Repeat the listing below in full.

STORED DATA:
========

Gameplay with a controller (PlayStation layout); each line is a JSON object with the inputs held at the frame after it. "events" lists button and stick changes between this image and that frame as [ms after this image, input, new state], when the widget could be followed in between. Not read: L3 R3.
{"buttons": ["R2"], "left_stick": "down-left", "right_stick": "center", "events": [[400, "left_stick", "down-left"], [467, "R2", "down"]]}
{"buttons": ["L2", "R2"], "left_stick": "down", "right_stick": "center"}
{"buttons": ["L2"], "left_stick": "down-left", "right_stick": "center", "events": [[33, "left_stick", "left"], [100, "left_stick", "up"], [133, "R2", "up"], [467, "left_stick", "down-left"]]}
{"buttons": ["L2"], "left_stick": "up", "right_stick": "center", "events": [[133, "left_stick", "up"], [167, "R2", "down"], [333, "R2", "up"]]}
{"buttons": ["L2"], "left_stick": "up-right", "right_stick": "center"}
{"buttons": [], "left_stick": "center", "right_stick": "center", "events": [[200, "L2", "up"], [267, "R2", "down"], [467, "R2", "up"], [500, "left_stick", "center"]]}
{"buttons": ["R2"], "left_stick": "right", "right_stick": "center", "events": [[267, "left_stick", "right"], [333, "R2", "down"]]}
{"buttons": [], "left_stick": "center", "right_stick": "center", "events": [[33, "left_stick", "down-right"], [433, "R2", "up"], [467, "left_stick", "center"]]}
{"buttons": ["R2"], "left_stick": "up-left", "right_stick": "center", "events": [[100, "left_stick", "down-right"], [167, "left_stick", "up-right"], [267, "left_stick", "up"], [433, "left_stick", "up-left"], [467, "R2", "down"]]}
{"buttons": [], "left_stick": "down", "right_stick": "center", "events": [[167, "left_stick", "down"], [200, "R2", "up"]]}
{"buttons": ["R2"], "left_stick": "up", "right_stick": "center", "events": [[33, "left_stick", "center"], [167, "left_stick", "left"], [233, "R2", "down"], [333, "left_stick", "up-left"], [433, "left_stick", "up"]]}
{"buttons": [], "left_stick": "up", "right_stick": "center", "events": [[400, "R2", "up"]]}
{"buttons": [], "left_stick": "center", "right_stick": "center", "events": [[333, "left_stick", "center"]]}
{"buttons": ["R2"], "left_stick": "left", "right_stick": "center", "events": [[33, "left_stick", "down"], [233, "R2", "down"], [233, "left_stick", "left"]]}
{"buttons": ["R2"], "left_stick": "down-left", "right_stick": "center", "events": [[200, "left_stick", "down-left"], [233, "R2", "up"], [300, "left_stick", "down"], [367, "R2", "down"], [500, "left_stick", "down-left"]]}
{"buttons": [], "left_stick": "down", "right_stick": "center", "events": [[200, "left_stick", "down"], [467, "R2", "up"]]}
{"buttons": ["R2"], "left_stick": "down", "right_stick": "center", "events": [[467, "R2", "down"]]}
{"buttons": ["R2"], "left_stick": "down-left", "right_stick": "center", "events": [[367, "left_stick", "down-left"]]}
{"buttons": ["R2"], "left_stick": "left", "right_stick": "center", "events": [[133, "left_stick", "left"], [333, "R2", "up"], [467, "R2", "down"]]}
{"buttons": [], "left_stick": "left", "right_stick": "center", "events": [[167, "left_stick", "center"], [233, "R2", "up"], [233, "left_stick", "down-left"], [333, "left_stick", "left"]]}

========

RESULT FOR THIS EXERCISE:
Gameplay with a controller (PlayStation layout); each line is a JSON object with the inputs held at the frame after it. "events" lists button and stick changes between this image and that frame as [ms after this image, input, new state], when the widget could be followed in between. Not read: L3 R3.
{"buttons": ["R2"], "left_stick": "down-left", "right_stick": "center", "events": [[400, "left_stick", "down-left"], [467, "R2", "down"]]}
{"buttons": ["L2", "R2"], "left_stick": "down", "right_stick": "center"}
{"buttons": ["L2"], "left_stick": "down-left", "right_stick": "center", "events": [[33, "left_stick", "left"], [100, "left_stick", "up"], [133, "R2", "up"], [467, "left_stick", "down-left"]]}
{"buttons": ["L2"], "left_stick": "up", "right_stick": "center", "events": [[133, "left_stick", "up"], [167, "R2", "down"], [333, "R2", "up"]]}
{"buttons": ["L2"], "left_stick": "up-right", "right_stick": "center"}
{"buttons": [], "left_stick": "center", "right_stick": "center", "events": [[200, "L2", "up"], [267, "R2", "down"], [467, "R2", "up"], [500, "left_stick", "center"]]}
{"buttons": ["R2"], "left_stick": "right", "right_stick": "center", "events": [[267, "left_stick", "right"], [333, "R2", "down"]]}
{"buttons": [], "left_stick": "center", "right_stick": "center", "events": [[33, "left_stick", "down-right"], [433, "R2", "up"], [467, "left_stick", "center"]]}
{"buttons": ["R2"], "left_stick": "up-left", "right_stick": "center", "events": [[100, "left_stick", "down-right"], [167, "left_stick", "up-right"], [267, "left_stick", "up"], [433, "left_stick", "up-left"], [467, "R2", "down"]]}
{"buttons": [], "left_stick": "down", "right_stick": "center", "events": [[167, "left_stick", "down"], [200, "R2", "up"]]}
{"buttons": ["R2"], "left_stick": "up", "right_stick": "center", "events": [[33, "left_stick", "center"], [167, "left_stick", "left"], [233, "R2", "down"], [333, "left_stick", "up-left"], [433, "left_stick", "up"]]}
{"buttons": [], "left_stick": "up", "right_stick": "center", "events": [[400, "R2", "up"]]}
{"buttons": [], "left_stick": "center", "right_stick": "center", "events": [[333, "left_stick", "center"]]}
{"buttons": ["R2"], "left_stick": "left", "right_stick": "center", "events": [[33, "left_stick", "down"], [233, "R2", "down"], [233, "left_stick", "left"]]}
{"buttons": ["R2"], "left_stick": "down-left", "right_stick": "center", "events": [[200, "left_stick", "down-left"], [233, "R2", "up"], [300, "left_stick", "down"], [367, "R2", "down"], [500, "left_stick", "down-left"]]}
{"buttons": [], "left_stick": "down", "right_stick": "center", "events": [[200, "left_stick", "down"], [467, "R2", "up"]]}
{"buttons": ["R2"], "left_stick": "down", "right_stick": "center", "events": [[467, "R2", "down"]]}
{"buttons": ["R2"], "left_stick": "down-left", "right_stick": "center", "events": [[367, "left_stick", "down-left"]]}
{"buttons": ["R2"], "left_stick": "left", "right_stick": "center", "events": [[133, "left_stick", "left"], [333, "R2", "up"], [467, "R2", "down"]]}
{"buttons": [], "left_stick": "left", "right_stick": "center", "events": [[167, "left_stick", "center"], [233, "R2", "up"], [233, "left_stick", "down-left"], [333, "left_stick", "left"]]}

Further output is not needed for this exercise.